Obi Egekeze

No. 39
- Position: Placekicker

Personal information
- Born: November 8, 1985 (age 40) Augusta, Georgia
- Listed height: 6 ft 2 in (1.88 m)
- Listed weight: 210 lb (95 kg)

Career information
- High school: Westside High School, Augusta, Georgia
- College: Maryland

Career history
- 2006–2008: Maryland

= Obi Egekeze =

American football player (born 1985)

 Chukwuemeka Obi Egekeze (born November 8, 1985) is an American former football placekicker. He played college football for the University of Maryland from 2006 to 2008. He was the team's starting placekicker in 2007 and 2008, scoring 164 points, kicking 32 field goals, and converting 68 consecutive extra points without a miss during the 2007 and 2008 regular seasons. He ranks tenth in scoring in the 100-plus-year history of the Maryland Terrapins football program.

==Early life==
Egekeze was born in Augusta, Georgia in 1985. He attended Westside High School in Augusta, where he was a three-year starter in football, basketball and soccer. A placekicker and punter for the school's football team, he was selected as an all-state player as a senior. Egekze also maintained a high school grade point average of 3.86 and was recruited to play college football by several major universities, including the University of Georgia, Ohio State University, University of Texas, and Penn State. He accepted a scholarship to attend the University of Maryland.

==University of Maryland==
During the 2006 season, Egekeze handled kickoffs for the Maryland Terrapins after competing with Dan Ennis for the starting job as placekicker. He became the Terrapins' starting placekicker both in 2007 and 2008. Egekeze started all 26 games for the Terrapins in 2007 and 2008, scoring 164 points on 68 extra points (68-of-69 converted) and 32 field goals (32-for-47 converted). He ranks tenth in scoring in the history of the Maryland football program.

Egekeze suffered a slump early in the 2008 season that included five consecutive missed field goal attempts (three of which hit an upright).

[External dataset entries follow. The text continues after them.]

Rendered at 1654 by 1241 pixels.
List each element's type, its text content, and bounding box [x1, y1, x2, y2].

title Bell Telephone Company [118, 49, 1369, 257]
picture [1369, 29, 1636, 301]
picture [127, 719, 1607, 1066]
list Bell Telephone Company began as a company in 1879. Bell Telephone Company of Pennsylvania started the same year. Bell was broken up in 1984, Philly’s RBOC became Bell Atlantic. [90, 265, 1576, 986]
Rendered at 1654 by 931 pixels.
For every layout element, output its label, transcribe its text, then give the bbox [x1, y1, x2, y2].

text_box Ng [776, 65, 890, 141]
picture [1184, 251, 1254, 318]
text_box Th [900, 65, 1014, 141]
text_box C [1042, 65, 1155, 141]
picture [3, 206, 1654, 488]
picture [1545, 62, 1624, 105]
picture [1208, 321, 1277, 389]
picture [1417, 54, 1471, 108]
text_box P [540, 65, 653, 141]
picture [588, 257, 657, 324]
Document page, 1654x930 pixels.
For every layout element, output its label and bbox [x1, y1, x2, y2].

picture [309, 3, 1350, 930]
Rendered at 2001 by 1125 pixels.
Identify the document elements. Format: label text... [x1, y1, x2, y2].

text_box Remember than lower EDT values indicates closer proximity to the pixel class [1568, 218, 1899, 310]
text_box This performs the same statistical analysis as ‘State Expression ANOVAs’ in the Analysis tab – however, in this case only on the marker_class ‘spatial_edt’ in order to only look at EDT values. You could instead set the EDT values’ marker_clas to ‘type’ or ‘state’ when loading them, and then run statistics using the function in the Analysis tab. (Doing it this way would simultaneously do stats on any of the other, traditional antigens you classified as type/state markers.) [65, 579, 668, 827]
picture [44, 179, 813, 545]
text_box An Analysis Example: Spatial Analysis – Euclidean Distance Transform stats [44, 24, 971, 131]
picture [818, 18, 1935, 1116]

In late September 2008, a writer for The Baltimore Sun wrote: "Here's a bad sign. I Googled 'Egekeze' and 'crossbar' and came up with 986 hits." As word of the slump spread, Egekeze received advice and encouragement from kickers across the United States, including Kansas City Chiefs kicker, Nick Novak and Pro Football Hall of Famer Jan Stenerud. Egekeze said at the time, "It is completely different talking to another kicker who has had those up-and-down days. We all watch each other's stats and know how everyone is doing. We all know." Egekeze regained his form and converted several key field goals that led to important wins for the 2008 Maryland Terrapins football team, including a game-winning kick in the rain during the closing seconds against North Carolina State, another game-winning kick against North Carolina to move Maryland into first place in the Atlantic Coast Conference, and four field goals in a single game against #21 ranked Wake Forest.

The slump and Egekeze's comeback after receiving support from fellow kickers was the subject of extensive press coverage in 2008 and 2009.

Egekeze received his undergraduate degree in finance in May 2008, but remained at the University of Maryland as a graduate student in international business. He was twice selected as an Academic All-ACC player.

==Later years and family==
Egekeze subsequently signed to play professional football for the Omaha Nighthawks as an undrafted free agent in 2010. Egekeze completed his MBA at University of Illinois at Urbana-Champaign in 2013. During his time at Illinois he started the U of I chapter of Uplifting Athletes, a national nonprofit organization aligning college football with rare diseases and raising them as a national priority through outreach, research, education and advocacy.

His brother Ndu Egekeze played basketball for Penn State from 2000 to 2004. Another brother, Nkem Egekeze, played soccer at Mercer University.